____ Passage présenté

Tout engagement militaire en Côte d’Ivoire soulèverait plusieurs interrogations. Comment les gouvernements des Etats de la CEDEAO justifieraient-ils des pertes conséquentes dans les rangs de leurs troupes engagées dans le cadre d’une force de l’ECOMOG ? Mesurent-ils le sort qui serait réservé à leurs ressortissants en Côte d’Ivoire ? Quelle serait la réaction des opinions publiques nationales des Etats membres de la CEDEAO ou de l’Union africaine ? N’y aurait-t-il pas des risques d’embrasement de la sous-région avec le phénomène de migration qui a commencé ? Autant de questions qui montrent que toute intervention militaire ne semble guère constituer une solution de sortie de crise en Côte d’Ivoire.
En substance, tout processus électoral suppose un contentieux postélectoral réglé devant les juridictions. Même dans les démocraties dites les plus avancées, on relève des failles dans leur système électoral. L’expérience de l’élection présidentielle américaine de 2000 entre Al GORE et Georges BUSH Junior a montré au monde entier les imperfections de leur démocratie. Le décompte des voix dans l’Etat de Floride avait fait l’objet d’un contentieux postélectoral ayant duré plus d’un mois. N’est-il pas alors curieux d’entendre l’ambassadeur des Etats-Unis en Côte d’Ivoire rejeter toute idée de recomptage des voix de l’élection présidentielle ivoirienne ? Pourquoi avoir accepté un nouveau décompte des voix dans son propre pays et le refuser dans un autre pays souverain ?
La position actuelle de la communauté internationale assise sur un tapis guerrier ne semble nullement générer une solution de sortie de crise crédible. Laurent GBAGBO ne peut seul gouverner aujourd’hui la Côte d’Ivoire. De la même manière, Alassane OUATTARA ne peut gouverner la Côte d’Ivoire dans le contexte actuel, même si la Communauté internationale l’imposait. Il existe une pluralité de facteurs qui sous-tendent cette crise, notamment les enjeux économiques liés aux potentialités du pays (Cacao, pétrole...), le registre ethnique, religieux, etc. On pourrait comprendre alors la position de la communauté internationale, y comprises celles de certains pays. Le phénomène de supranationalité qui résulte de la mondialisation entraîne un dépassement actuel de l’Etat. Ce qui explique d’ailleurs l’émergence des mouvements nationalistes ou souverainistes en Europe avec la construction de l’Union européenne, mais aussi dans d’autres aires géographiques.

________
____ Données fournies

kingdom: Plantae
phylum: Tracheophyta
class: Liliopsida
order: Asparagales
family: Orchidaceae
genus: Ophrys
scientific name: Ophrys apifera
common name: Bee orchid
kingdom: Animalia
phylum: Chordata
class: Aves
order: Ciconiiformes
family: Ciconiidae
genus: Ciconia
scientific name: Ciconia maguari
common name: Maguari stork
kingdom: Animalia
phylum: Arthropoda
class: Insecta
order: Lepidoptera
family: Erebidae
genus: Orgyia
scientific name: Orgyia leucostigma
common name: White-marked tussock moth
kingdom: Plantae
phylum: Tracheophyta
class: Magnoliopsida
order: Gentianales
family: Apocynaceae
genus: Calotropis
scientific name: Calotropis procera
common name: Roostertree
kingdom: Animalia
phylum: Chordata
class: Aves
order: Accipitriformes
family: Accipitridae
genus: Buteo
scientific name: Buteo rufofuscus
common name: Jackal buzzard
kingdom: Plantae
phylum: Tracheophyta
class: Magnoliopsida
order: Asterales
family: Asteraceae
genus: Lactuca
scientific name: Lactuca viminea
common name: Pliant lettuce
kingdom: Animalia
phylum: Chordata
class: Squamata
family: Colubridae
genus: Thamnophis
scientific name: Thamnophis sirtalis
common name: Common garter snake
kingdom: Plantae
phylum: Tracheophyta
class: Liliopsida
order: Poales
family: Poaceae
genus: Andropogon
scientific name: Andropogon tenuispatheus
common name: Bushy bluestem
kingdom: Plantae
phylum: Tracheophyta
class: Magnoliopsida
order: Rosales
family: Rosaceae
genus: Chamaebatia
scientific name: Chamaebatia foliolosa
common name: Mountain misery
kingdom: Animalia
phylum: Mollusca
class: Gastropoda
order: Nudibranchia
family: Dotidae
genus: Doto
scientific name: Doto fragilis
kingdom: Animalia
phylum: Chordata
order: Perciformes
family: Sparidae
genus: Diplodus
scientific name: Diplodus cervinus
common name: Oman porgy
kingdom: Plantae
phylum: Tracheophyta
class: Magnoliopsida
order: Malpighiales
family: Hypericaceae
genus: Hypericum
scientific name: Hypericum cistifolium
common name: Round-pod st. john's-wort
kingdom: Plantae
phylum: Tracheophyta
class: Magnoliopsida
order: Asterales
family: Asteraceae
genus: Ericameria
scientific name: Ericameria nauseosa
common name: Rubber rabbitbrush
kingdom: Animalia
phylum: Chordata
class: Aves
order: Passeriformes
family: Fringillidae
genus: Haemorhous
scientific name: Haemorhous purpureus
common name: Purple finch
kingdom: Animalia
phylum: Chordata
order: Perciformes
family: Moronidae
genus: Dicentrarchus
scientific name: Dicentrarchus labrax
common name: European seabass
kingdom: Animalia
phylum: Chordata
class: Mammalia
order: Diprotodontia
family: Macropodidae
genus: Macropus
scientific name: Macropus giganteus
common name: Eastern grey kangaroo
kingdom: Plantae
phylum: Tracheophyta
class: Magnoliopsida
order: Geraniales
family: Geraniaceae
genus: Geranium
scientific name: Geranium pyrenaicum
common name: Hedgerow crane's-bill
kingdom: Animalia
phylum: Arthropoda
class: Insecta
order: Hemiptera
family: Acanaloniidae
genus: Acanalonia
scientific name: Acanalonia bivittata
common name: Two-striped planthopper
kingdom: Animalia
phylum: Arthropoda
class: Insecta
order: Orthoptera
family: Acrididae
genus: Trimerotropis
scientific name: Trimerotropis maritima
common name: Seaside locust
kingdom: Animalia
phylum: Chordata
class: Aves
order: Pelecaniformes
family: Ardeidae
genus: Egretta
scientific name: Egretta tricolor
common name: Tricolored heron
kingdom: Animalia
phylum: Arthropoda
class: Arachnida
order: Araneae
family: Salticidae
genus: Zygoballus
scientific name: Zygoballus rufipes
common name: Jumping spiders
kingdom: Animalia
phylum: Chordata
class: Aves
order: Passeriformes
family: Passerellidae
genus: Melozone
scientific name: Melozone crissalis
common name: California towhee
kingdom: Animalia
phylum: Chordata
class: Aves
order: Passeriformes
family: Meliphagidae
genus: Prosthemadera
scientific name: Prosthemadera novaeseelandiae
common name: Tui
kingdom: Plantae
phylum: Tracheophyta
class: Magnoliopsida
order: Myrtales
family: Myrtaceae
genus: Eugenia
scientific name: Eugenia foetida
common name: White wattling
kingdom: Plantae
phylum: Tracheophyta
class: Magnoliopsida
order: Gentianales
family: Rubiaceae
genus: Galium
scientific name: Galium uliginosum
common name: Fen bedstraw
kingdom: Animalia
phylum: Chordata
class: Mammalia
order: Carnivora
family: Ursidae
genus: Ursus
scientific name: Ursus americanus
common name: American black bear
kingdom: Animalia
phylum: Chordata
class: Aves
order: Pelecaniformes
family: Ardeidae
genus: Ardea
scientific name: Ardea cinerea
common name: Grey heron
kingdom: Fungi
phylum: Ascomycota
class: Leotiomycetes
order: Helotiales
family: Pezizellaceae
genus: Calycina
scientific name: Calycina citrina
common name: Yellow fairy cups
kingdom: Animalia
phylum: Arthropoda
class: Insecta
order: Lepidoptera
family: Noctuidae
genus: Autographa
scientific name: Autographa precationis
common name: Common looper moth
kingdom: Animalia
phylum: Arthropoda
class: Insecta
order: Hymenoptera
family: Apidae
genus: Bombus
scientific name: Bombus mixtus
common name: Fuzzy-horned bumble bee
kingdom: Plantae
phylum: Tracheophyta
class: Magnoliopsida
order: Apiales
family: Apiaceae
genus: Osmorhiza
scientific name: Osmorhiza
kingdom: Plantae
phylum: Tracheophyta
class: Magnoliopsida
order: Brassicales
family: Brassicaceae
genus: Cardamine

________

**Consignes:**
1. Présentez sous forme de liste, en conservant l'essentiel des faits, le paragraphe du passage qui commence par « La position actuelle de la communauté internationale ».
2. Recopiez le texte du passage compris entre « En substance, tout » et « pays souverain ? », ces deux segments inclus.
Les lignes n'interviennent en rien dans ce travail.

**Corrigé:**
1.
- La position actuelle de la communauté internationale, assise sur un tapis guerrier, ne semble pas produire de solution crédible de sortie de crise.
- Laurent GBAGBO ne peut gouverner seul la Côte d'Ivoire aujourd'hui.
- Alassane OUATTARA ne le peut pas davantage dans le contexte actuel, même si la communauté internationale l'imposait.
- La crise repose sur plusieurs facteurs, notamment les enjeux économiques liés aux potentialités du pays (cacao, pétrole…) et les registres ethnique et religieux.
- Ces facteurs permettent de comprendre la position de la communauté internationale et celle de certains pays.
- La supranationalité issue de la mondialisation entraîne un dépassement de l'État.
- Ce dépassement explique l'émergence de mouvements nationalistes ou souverainistes en Europe, avec la construction de l'Union européenne, mais aussi dans d'autres aires géographiques.

2.
En substance, tout processus électoral suppose un contentieux postélectoral réglé devant les juridictions. Même dans les démocraties dites les plus avancées, on relève des failles dans leur système électoral. L’expérience de l’élection présidentielle américaine de 2000 entre Al GORE et Georges BUSH Junior a montré au monde entier les imperfections de leur démocratie. Le décompte des voix dans l’Etat de Floride avait fait l’objet d’un contentieux postélectoral ayant duré plus d’un mois. N’est-il pas alors curieux d’entendre l’ambassadeur des Etats-Unis en Côte d’Ivoire rejeter toute idée de recomptage des voix de l’élection présidentielle ivoirienne ? Pourquoi avoir accepté un nouveau décompte des voix dans son propre pays et le refuser dans un autre pays souverain ?